▸ WHAT YOU HAVE TO DO
Output only how many lines below contain "bebb".

-- TASK INPUTS follows --

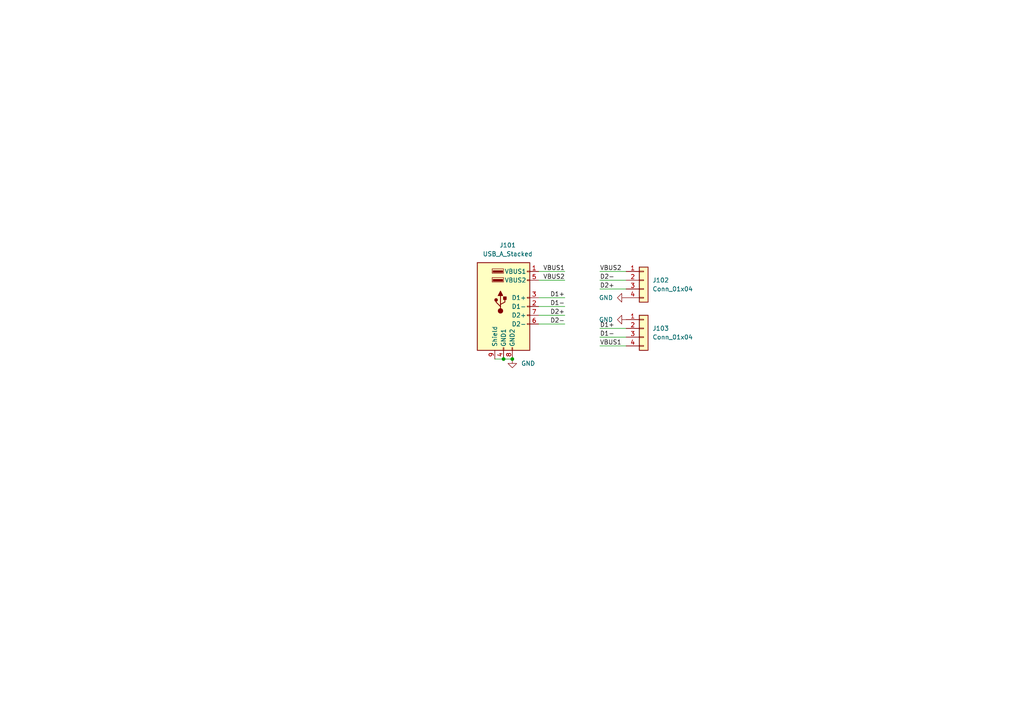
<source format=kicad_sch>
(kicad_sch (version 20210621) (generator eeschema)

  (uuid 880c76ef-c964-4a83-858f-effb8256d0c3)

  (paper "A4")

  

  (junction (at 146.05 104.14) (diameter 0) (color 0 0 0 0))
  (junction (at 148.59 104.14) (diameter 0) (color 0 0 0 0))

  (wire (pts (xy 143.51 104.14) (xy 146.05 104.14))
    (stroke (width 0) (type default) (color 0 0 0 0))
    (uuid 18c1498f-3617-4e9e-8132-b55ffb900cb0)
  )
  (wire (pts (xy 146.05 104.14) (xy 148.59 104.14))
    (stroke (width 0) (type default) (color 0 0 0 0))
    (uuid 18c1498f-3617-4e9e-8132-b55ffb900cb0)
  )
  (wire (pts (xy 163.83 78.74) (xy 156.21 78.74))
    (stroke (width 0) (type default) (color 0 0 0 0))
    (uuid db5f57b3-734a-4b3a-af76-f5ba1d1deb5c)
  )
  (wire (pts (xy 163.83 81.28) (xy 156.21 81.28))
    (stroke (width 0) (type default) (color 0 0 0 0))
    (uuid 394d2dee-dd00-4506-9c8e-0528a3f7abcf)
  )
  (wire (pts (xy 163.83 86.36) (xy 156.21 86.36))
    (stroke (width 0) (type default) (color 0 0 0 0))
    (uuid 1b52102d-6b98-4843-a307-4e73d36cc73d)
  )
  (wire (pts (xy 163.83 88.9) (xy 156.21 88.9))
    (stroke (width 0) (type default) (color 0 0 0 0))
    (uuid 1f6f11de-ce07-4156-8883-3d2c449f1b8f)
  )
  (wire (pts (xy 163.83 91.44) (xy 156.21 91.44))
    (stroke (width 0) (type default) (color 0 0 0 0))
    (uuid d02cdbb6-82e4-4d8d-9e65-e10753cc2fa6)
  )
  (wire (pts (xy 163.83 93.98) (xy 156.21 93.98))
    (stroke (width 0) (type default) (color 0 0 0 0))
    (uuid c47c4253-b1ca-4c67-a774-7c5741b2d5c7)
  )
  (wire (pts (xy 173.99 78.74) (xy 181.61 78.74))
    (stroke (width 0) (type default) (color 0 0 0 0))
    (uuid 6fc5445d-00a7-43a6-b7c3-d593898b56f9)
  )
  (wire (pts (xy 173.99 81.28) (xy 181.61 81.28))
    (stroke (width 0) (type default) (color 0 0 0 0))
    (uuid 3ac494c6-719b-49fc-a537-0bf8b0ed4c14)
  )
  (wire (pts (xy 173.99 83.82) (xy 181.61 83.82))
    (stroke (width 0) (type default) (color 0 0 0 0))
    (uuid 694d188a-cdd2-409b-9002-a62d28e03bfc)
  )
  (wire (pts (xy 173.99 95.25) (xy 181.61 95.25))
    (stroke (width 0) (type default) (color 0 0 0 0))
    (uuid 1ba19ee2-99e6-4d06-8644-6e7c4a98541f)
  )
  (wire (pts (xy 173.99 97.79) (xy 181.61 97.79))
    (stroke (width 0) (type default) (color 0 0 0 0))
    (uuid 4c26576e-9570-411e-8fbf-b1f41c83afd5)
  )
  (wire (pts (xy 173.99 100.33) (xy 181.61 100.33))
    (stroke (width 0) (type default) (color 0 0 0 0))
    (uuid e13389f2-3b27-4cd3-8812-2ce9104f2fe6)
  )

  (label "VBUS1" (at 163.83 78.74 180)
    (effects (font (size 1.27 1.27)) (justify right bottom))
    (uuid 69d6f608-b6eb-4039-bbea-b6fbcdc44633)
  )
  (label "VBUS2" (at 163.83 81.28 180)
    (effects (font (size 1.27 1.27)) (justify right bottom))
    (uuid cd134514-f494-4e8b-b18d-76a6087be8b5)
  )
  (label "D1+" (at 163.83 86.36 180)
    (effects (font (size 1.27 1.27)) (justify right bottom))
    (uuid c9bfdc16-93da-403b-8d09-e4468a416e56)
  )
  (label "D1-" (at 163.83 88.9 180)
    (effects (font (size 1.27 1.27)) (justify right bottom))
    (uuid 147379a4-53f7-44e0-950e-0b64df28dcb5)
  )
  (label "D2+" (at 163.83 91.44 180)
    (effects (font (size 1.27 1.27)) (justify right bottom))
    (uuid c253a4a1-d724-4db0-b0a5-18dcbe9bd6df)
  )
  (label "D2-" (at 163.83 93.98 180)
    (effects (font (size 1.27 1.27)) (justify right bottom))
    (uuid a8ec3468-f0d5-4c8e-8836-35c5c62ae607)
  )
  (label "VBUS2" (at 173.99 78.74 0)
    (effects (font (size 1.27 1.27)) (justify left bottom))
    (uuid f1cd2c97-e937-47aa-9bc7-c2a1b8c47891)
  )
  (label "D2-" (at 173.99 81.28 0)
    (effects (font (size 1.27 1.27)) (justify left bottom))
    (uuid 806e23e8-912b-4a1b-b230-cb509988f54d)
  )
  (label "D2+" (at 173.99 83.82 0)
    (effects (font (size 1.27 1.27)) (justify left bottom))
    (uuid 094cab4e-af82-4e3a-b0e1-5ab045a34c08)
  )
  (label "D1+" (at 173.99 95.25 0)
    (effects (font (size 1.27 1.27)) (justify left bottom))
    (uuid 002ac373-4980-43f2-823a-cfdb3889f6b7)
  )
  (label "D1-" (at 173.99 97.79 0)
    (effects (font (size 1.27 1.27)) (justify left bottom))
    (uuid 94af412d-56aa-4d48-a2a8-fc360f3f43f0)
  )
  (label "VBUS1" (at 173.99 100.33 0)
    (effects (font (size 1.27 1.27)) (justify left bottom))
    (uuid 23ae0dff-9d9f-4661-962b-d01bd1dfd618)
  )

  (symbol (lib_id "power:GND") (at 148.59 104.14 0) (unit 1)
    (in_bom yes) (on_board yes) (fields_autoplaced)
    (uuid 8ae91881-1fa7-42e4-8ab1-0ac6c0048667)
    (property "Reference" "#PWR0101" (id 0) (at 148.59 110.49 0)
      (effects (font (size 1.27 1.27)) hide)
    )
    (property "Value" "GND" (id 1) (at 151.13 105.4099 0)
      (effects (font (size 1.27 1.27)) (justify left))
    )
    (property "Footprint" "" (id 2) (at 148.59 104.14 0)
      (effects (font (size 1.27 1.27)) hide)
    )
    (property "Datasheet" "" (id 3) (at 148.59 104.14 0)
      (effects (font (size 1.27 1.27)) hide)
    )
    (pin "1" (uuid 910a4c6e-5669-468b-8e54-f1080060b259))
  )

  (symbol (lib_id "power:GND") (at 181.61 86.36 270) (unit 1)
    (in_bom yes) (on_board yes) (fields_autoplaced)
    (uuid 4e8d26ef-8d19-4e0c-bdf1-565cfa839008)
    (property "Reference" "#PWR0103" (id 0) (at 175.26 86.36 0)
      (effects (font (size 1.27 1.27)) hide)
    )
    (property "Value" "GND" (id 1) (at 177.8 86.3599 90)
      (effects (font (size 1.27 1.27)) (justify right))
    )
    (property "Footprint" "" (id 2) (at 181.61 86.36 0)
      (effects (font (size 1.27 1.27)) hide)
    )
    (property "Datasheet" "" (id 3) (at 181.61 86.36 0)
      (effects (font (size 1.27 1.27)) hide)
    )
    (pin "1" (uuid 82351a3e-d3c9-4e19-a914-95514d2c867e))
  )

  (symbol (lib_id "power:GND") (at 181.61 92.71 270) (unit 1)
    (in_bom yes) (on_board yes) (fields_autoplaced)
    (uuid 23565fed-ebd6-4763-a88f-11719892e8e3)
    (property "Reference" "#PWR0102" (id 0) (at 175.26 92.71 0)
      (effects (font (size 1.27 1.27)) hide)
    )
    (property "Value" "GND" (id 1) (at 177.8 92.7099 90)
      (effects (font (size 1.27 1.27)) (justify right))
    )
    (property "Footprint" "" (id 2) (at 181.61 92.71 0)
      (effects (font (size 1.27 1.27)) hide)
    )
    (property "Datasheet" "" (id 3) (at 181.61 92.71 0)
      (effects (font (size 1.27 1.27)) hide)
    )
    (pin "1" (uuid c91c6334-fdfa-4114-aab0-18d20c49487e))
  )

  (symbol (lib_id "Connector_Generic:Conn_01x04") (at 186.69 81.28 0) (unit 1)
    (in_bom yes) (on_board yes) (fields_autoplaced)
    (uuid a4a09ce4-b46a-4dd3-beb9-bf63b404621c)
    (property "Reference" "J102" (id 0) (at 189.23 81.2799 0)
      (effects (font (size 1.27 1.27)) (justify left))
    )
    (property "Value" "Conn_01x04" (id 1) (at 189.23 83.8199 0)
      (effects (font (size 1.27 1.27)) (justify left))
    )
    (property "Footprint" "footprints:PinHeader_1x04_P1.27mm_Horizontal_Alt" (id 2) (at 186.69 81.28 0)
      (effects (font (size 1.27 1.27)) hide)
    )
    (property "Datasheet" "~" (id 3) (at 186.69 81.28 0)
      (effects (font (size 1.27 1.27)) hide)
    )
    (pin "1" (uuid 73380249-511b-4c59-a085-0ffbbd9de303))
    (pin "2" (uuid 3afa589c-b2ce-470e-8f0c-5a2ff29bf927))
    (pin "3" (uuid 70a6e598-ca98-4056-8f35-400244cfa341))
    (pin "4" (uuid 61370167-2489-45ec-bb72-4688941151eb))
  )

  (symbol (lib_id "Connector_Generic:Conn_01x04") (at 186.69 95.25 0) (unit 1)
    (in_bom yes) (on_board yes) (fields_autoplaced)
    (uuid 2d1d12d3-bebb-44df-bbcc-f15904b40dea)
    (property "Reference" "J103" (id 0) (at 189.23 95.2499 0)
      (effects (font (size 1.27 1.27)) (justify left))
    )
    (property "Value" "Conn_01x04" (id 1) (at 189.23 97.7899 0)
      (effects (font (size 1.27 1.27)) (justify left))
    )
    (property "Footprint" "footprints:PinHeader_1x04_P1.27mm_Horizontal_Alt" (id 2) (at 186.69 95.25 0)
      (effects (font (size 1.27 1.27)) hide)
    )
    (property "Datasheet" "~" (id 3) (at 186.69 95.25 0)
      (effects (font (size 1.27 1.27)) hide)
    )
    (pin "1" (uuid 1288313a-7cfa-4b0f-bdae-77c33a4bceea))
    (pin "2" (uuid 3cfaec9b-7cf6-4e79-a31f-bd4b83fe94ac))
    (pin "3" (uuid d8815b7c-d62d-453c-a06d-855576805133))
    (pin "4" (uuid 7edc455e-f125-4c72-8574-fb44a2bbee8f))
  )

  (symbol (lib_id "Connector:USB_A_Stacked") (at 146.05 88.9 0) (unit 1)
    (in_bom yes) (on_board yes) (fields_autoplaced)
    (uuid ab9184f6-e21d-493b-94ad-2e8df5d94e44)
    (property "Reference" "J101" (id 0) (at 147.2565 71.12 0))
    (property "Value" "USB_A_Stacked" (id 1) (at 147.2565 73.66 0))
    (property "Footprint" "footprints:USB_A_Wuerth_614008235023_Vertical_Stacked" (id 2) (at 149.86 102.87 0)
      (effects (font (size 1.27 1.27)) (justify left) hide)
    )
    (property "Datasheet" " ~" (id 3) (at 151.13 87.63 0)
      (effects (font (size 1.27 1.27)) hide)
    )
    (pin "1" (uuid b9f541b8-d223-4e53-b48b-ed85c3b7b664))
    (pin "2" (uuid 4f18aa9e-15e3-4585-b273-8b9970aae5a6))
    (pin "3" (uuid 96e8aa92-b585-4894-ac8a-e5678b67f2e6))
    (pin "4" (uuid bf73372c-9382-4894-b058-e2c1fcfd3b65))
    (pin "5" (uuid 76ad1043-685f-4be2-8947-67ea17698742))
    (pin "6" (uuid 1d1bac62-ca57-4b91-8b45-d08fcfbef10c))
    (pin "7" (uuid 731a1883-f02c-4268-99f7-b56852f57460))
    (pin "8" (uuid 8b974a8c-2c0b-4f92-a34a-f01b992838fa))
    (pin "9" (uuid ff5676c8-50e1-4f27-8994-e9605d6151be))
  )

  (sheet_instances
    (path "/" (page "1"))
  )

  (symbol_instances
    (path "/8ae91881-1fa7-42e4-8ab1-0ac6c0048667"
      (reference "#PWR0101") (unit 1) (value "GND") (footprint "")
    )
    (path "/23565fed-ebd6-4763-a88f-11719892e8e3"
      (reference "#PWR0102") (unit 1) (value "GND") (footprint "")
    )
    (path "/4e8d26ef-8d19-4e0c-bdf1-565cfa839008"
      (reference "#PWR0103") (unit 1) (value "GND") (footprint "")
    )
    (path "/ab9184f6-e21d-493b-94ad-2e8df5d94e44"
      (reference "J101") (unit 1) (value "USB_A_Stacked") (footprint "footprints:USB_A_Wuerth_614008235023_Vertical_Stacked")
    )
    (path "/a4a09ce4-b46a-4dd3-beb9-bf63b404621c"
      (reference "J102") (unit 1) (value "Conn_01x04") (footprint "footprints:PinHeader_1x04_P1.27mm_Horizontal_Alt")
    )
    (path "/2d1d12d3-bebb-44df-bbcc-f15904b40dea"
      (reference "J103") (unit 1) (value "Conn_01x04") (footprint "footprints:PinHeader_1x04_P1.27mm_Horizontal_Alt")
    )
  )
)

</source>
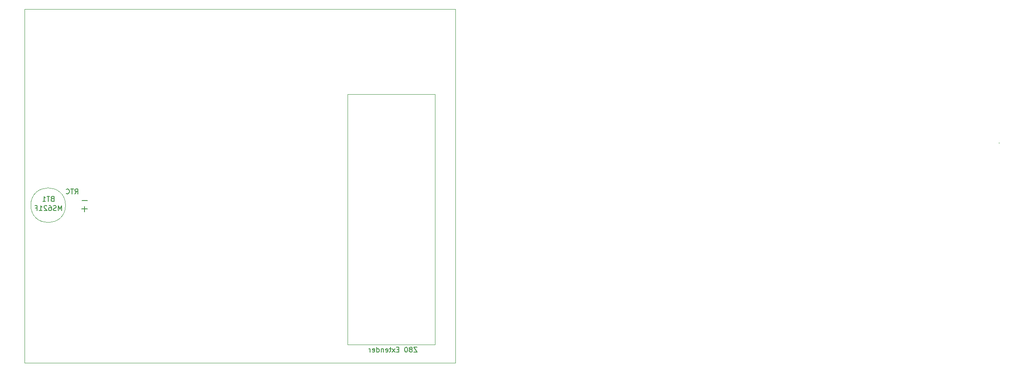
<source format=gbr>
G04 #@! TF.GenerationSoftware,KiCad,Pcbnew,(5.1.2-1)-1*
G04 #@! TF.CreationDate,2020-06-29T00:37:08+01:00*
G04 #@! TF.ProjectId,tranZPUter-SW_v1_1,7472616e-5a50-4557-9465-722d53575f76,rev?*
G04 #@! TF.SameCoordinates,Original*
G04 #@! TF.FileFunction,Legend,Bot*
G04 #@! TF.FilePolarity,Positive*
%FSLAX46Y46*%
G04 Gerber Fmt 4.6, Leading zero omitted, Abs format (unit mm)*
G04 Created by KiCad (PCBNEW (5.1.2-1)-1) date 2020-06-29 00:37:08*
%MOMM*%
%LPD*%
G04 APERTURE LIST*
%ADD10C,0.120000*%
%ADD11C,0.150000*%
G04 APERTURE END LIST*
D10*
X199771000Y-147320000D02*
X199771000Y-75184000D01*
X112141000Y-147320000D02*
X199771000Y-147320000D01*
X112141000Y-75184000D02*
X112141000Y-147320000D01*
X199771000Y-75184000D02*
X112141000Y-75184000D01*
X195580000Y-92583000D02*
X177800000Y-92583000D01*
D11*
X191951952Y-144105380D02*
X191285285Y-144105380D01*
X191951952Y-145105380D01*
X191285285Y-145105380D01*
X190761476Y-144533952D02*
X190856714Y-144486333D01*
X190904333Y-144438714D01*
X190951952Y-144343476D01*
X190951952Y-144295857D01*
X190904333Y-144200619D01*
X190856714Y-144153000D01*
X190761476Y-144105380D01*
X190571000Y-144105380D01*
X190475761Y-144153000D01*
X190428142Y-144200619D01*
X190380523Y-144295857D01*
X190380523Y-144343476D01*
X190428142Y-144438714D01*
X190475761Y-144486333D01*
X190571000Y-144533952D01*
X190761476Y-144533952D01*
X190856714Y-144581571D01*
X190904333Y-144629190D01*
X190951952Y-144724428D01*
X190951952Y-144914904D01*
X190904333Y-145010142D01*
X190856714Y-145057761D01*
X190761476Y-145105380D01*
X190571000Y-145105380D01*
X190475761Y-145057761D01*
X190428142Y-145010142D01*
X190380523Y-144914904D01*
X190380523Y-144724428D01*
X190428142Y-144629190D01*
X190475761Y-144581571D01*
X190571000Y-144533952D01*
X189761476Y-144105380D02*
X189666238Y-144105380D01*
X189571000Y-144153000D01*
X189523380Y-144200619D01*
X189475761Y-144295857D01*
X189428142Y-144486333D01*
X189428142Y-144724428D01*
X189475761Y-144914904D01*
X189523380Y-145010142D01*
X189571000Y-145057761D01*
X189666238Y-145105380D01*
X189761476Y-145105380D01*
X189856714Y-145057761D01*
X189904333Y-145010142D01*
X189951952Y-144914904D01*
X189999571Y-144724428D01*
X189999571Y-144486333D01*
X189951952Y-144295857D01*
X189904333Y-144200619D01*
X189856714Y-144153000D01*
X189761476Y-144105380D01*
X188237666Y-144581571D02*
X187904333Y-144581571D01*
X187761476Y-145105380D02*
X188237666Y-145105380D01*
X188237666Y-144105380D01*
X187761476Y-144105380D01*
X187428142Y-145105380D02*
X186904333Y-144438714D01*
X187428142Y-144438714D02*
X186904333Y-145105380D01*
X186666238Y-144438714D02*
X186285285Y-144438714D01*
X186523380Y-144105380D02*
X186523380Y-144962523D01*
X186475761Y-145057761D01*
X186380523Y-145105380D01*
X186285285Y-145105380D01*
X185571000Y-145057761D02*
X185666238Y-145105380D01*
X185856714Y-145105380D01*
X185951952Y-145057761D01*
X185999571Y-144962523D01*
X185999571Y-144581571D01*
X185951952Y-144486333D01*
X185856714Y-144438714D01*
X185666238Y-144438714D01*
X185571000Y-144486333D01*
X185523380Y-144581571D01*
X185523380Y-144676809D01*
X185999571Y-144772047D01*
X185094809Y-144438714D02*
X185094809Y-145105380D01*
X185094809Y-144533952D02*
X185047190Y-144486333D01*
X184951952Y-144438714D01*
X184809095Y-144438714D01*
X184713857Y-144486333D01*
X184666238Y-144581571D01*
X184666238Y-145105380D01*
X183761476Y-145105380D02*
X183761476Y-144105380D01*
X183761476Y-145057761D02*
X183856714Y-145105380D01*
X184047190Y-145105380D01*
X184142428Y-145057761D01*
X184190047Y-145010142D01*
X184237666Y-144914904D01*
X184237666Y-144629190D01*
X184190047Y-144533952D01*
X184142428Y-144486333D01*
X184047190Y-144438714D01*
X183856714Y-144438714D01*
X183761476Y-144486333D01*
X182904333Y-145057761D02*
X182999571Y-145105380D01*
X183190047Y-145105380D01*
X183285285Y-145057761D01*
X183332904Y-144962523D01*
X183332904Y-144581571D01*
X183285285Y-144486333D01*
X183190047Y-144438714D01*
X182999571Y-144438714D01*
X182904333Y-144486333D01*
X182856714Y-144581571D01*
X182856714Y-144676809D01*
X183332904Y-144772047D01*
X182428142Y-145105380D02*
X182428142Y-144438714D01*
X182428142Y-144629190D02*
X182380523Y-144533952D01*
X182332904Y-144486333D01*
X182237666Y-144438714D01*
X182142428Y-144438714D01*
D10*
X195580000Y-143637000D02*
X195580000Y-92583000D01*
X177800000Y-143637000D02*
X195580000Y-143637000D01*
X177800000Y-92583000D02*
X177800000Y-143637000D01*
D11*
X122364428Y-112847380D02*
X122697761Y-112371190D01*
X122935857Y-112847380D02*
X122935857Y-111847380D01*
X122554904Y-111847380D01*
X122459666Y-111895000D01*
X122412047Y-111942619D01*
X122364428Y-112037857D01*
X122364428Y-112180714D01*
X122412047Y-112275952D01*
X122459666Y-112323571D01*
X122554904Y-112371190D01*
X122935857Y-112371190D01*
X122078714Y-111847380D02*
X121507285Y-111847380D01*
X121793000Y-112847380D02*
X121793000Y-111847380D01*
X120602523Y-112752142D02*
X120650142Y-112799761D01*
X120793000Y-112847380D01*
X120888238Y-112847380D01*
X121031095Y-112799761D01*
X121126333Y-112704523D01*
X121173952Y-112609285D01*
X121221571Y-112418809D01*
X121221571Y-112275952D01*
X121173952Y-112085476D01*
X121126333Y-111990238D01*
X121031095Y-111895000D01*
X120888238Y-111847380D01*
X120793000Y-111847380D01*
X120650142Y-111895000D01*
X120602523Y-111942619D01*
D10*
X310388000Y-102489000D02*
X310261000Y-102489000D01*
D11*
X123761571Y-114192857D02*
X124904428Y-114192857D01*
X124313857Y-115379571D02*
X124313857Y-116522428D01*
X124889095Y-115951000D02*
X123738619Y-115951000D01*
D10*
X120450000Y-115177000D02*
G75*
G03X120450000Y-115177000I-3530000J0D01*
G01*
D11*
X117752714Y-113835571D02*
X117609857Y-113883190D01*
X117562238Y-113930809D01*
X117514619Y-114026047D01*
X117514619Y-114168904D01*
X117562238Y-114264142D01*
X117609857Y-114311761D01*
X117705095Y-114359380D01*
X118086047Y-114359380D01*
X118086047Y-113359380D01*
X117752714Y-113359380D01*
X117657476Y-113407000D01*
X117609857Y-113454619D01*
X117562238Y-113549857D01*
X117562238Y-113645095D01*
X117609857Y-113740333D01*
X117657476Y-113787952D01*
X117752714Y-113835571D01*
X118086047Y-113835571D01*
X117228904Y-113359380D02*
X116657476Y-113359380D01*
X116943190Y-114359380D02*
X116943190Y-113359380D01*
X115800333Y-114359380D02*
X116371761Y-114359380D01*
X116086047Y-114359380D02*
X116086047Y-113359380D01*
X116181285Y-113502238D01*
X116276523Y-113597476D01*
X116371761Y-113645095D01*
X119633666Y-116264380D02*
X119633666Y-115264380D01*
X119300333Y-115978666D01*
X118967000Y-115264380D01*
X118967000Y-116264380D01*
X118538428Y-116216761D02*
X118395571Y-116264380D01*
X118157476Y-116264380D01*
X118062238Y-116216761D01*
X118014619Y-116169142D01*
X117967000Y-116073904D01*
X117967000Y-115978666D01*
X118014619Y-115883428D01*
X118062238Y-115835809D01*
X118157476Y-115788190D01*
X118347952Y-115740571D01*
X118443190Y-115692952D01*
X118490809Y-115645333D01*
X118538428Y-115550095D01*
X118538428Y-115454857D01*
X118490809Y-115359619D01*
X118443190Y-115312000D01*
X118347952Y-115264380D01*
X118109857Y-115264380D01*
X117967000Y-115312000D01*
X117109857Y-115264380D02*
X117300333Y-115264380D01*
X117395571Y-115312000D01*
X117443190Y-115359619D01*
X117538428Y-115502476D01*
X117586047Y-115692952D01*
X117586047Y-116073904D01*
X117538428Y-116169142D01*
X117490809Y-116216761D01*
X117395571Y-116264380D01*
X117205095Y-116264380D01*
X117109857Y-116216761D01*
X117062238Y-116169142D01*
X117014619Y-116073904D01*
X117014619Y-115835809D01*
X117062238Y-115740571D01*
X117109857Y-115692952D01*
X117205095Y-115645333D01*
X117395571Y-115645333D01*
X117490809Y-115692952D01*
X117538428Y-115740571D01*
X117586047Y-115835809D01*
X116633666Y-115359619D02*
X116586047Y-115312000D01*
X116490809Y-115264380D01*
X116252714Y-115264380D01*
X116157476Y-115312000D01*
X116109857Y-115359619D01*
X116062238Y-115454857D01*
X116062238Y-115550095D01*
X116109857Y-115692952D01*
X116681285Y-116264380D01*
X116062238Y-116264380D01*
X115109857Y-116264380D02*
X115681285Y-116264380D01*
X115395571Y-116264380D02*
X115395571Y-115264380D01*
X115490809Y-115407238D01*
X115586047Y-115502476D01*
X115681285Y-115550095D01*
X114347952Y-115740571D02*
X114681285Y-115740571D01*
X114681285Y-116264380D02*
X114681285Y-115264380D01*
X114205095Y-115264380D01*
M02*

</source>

-- TASK INPUTS concluded --

▸ WRITTEN RESPONSE
2